*** Block opens ***

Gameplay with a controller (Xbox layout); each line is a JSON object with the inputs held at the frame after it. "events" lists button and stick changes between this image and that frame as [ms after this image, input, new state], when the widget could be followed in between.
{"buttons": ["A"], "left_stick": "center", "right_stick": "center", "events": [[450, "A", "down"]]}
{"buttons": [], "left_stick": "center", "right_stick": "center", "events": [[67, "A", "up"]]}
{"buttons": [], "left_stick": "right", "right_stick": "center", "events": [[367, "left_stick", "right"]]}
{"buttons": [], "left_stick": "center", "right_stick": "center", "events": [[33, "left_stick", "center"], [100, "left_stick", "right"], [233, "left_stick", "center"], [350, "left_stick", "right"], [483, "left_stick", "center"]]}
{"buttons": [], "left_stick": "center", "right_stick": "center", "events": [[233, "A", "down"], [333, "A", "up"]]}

*** Block closes ***

Task to carry out ▸
Transcribe the data word for word.

Answer to this task ▸
Gameplay with a controller (Xbox layout); each line is a JSON object with the inputs held at the frame after it. "events" lists button and stick changes between this image and that frame as [ms after this image, input, new state], when the widget could be followed in between.
{"buttons": ["A"], "left_stick": "center", "right_stick": "center", "events": [[450, "A", "down"]]}
{"buttons": [], "left_stick": "center", "right_stick": "center", "events": [[67, "A", "up"]]}
{"buttons": [], "left_stick": "right", "right_stick": "center", "events": [[367, "left_stick", "right"]]}
{"buttons": [], "left_stick": "center", "right_stick": "center", "events": [[33, "left_stick", "center"], [100, "left_stick", "right"], [233, "left_stick", "center"], [350, "left_stick", "right"], [483, "left_stick", "center"]]}
{"buttons": [], "left_stick": "center", "right_stick": "center", "events": [[233, "A", "down"], [333, "A", "up"]]}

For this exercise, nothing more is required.